Si può affermare con tranquillità che il governo Prodi è stato uno dei peggiori governi italiani. La Corte dei Conti, inaugurando il 5 febbraio il suo anno giudiziario, ha tracciato un quadro impietoso di un Paese, in cui l’inflazione ha raggiunto il suo massimo dopo il 2001, la spesa corrente aumenta in modo incontrollato, la corruzione resta un male ampiamente diffuso, l’inefficienza produce situazioni patologiche come l’emergenza rifiuti. La peggior spazzatura è però quella culturale e morale, che nasce dai rifiuti tossici del Sessantotto, che, dopo quarant’anni, ancora ingombrano l’orizzonte politico e mediatico del nostro Paese.

In questo clima maleodorante, Silvio Berlusconi si appresta a vincere le elezioni dell’aprile 2008. Il problema però in Italia, come in Europa, non è quello di vincere le elezioni, ma di riuscire a governare.

La principale causa della sconfitta di Berlusconi nel 2006 è stata la divisione all’interno della sua coalizione. Queste divisioni sono purtroppo destinate a riesplodere il giorno dopo le elezioni, creando seri problemi al nuovo governo.

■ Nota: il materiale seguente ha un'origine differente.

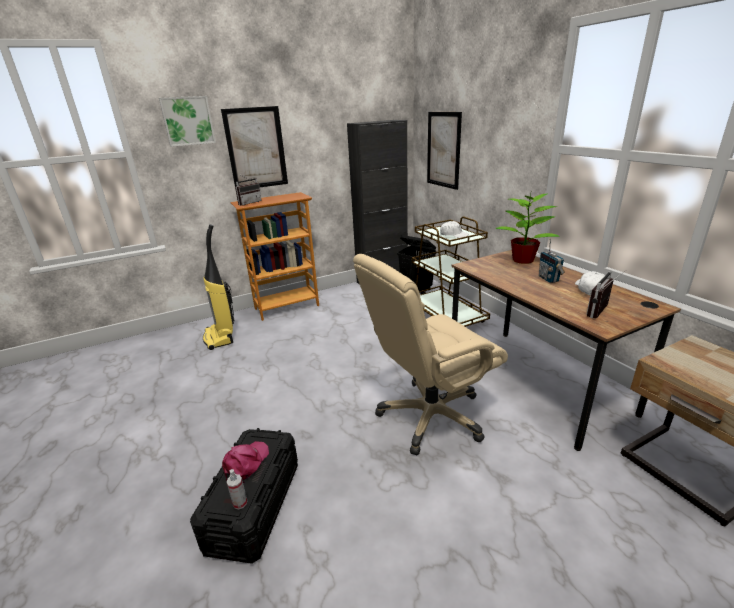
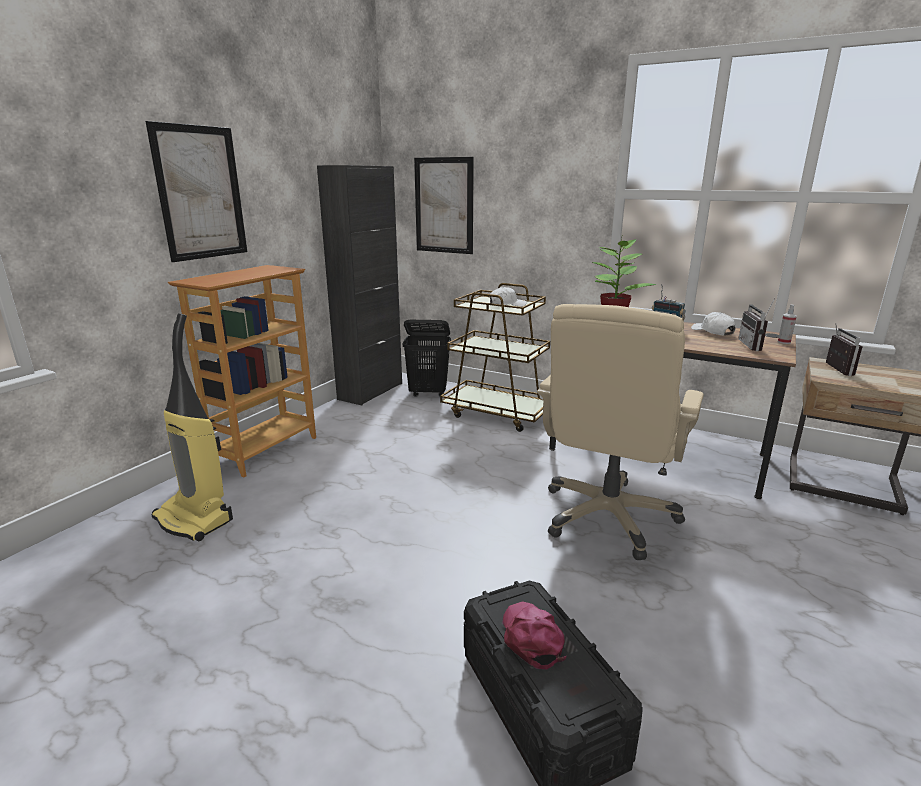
camera: 35 degrees left, 5 degrees down
(188, 121) = (90, 134): picture -> none
(240, 503) = (596, 683): spray bottle -> spray bottle (784, 342)
(248, 203) = (210, 280): radio -> radio (833, 369)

I contrasti all’interno del Centrodestra nascono però soprattutto da lotte di potere per succedere alla leadership di Berlusconi, mentre i contrasti all’interno del Centrosinistra sono ideologici e dunque molto più profondi. Il governo Prodi viveva grazie all’appoggio determinante dei Senatori a vita e di un arco politico che andava dai partiti vetero-comunisti ai moderati di Sinistra: mancava un programma politico e culturale comune.

Il futuro del Centrodestra è legato alla piattaforma di valori a cui si richiamerà. La classe politica italiana è viziata da un pragmatismo che deriva più dal cinismo amorale di Francesco Guicciardini che dal crudo realismo del suo contemporaneo Niccolò Machiavelli. Un intellettuale di Sinistra come Aldo Schiavone si richiama non casualmente a Guicciardini, come figura esemplare dell’“antiguelfismo” in Italia (Il pericolo dell’ondata neoguelfa, in “la Repubblica”, 5 febbraio 2008). “Guelfismo”, per Schiavone e per la Sinistra italiana, è il “pensiero forte” (e a suo avviso “invasivo”) di Benedetto XVI, che sta dietro iniziative quali la richiesta di moratoria sull’aborto di Giuliano Ferrara.

La battaglia in corso è in effetti quella tra i valori permanenti dell’Occidente e l’ideologia relativista nata dalla decomposizione delle ideologie totalitarie del Novecento. La strada non è quella di creare un partito dei “valori non negoziabili”, perché i valori perenni non appartengono a nessun partito e a nessun uomo politico, ma di far sì che questi principi che non tramontano rinascano nel nostro Paese e in Europa, permeando le leggi, il costume e le istituzioni.

È questo il ruolo di una classe dirigente “transpolitica” che si voglia contrapporsi non solo all’establishment oggi dominante, ma anche alle derive di una volgare e demagogica “antipolitica”.